• Data section:
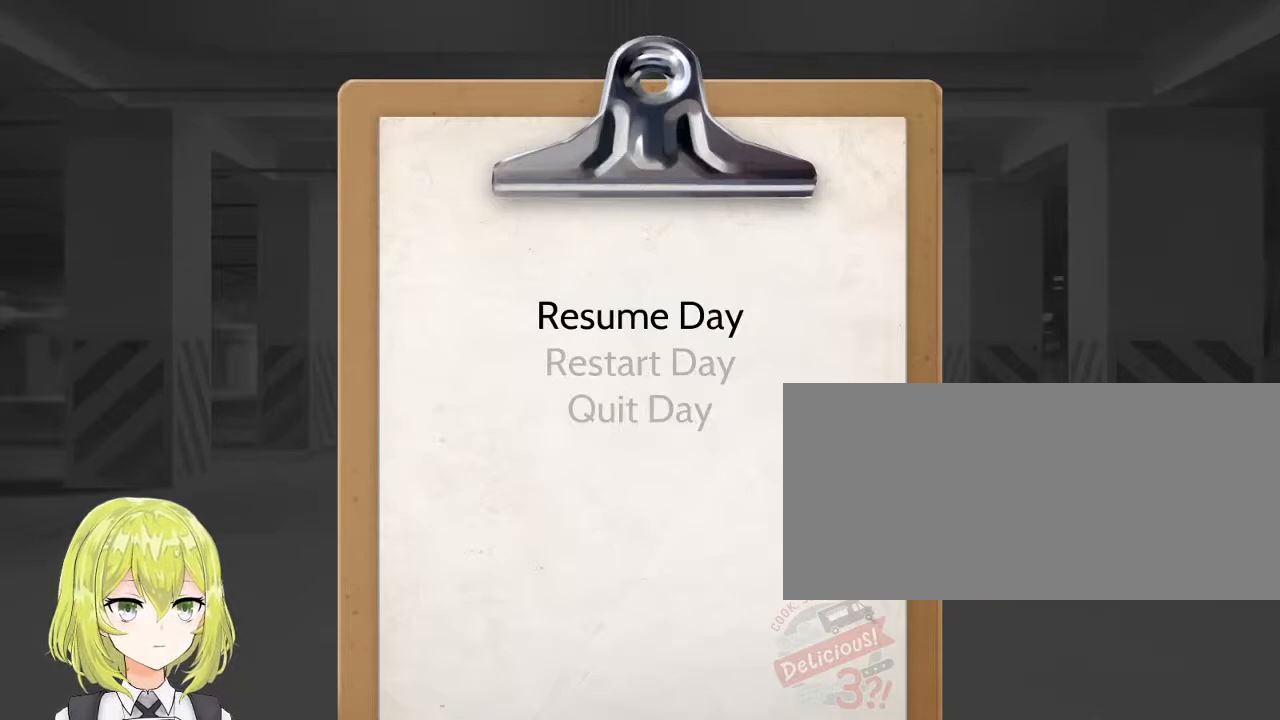
Gameplay with keyboard; each line is a JSON object with the keys held at the frame after it. "events" lists presses ("down") and releases ("up") of ".", "/", "0", "1", "2", "3", "4", "5", "6", "7", "8", "9", "a", "alt_l", "alt_r", "b", "backslash", "backspace", "c", "caps_lock", "comma", "ctrl_l", "ctrl_r", "d", "down", "e", "equals", "escape", "f", "f1", "f10", "f11", "f12", "f2", "f3", "f4", "f5", "f6", "f7", "f8", "f9", "g", "h", "i", "j", "k", "l", "lbracket", "left", "m", "minus", "n", "o", "p", "q", "quote", "r", "rbracket", "return", "right", "s", "semicolon", "shift_l", "shift_r", "space", "super", "t", "tab", "tilde", "u", "up", "v", "w", "x", "y" and "z" between this image and that frame as [ms after this image, input, new state], when the widget could be followed in between. No other keys are recorded. Mouse input is not recorded.
{"keys": ["a", "s"], "events": [[383, "a", "down"], [450, "s", "down"]]}
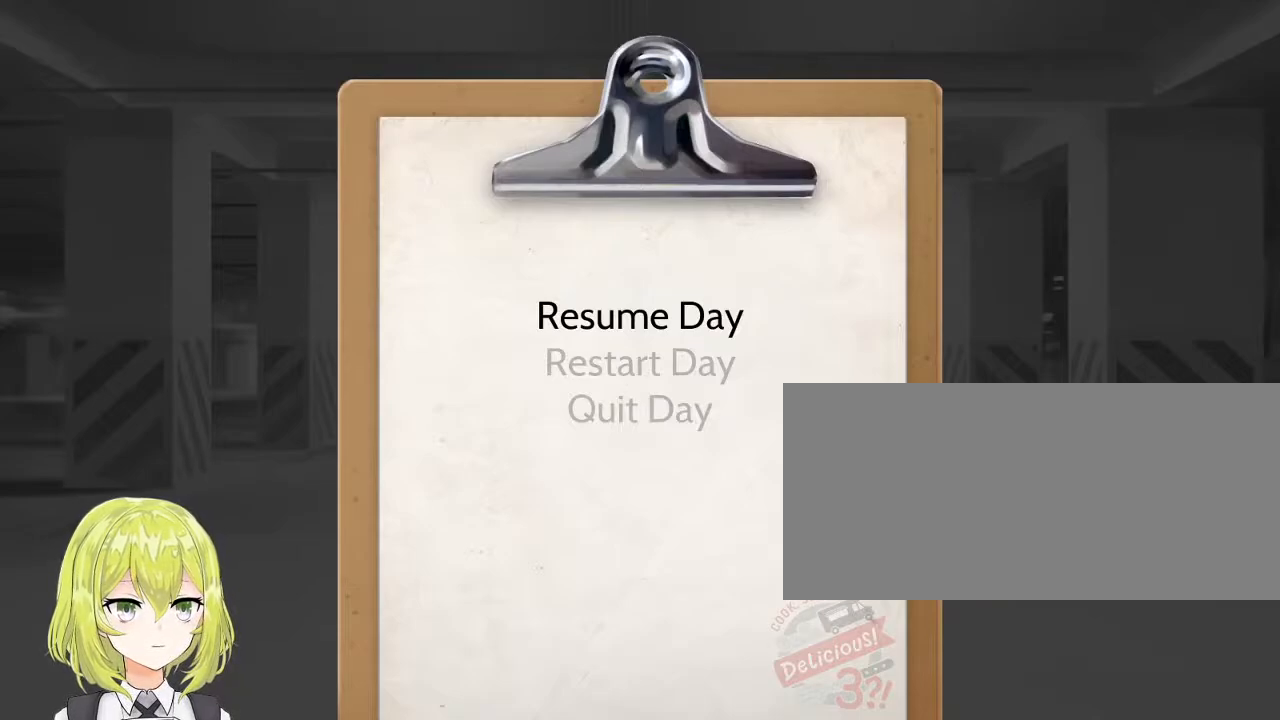
{"keys": ["d", "s"], "events": [[16, "d", "down"], [50, "a", "up"], [83, "s", "up"], [133, "d", "up"], [300, "a", "down"], [333, "s", "down"], [400, "d", "down"], [466, "a", "up"]]}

• Exercise brief:
Repeat each line of the material exactly, please, and skip every picture.

• Task output:
Gameplay with keyboard; each line is a JSON object with the keys held at the frame after it. "events" lists presses ("down") and releases ("up") of ".", "/", "0", "1", "2", "3", "4", "5", "6", "7", "8", "9", "a", "alt_l", "alt_r", "b", "backslash", "backspace", "c", "caps_lock", "comma", "ctrl_l", "ctrl_r", "d", "down", "e", "equals", "escape", "f", "f1", "f10", "f11", "f12", "f2", "f3", "f4", "f5", "f6", "f7", "f8", "f9", "g", "h", "i", "j", "k", "l", "lbracket", "left", "m", "minus", "n", "o", "p", "q", "quote", "r", "rbracket", "return", "right", "s", "semicolon", "shift_l", "shift_r", "space", "super", "t", "tab", "tilde", "u", "up", "v", "w", "x", "y" and "z" between this image and that frame as [ms after this image, input, new state], when the widget could be followed in between. No other keys are recorded. Mouse input is not recorded.
{"keys": ["a", "s"], "events": [[383, "a", "down"], [450, "s", "down"]]}
{"keys": ["d", "s"], "events": [[16, "d", "down"], [50, "a", "up"], [83, "s", "up"], [133, "d", "up"], [300, "a", "down"], [333, "s", "down"], [400, "d", "down"], [466, "a", "up"]]}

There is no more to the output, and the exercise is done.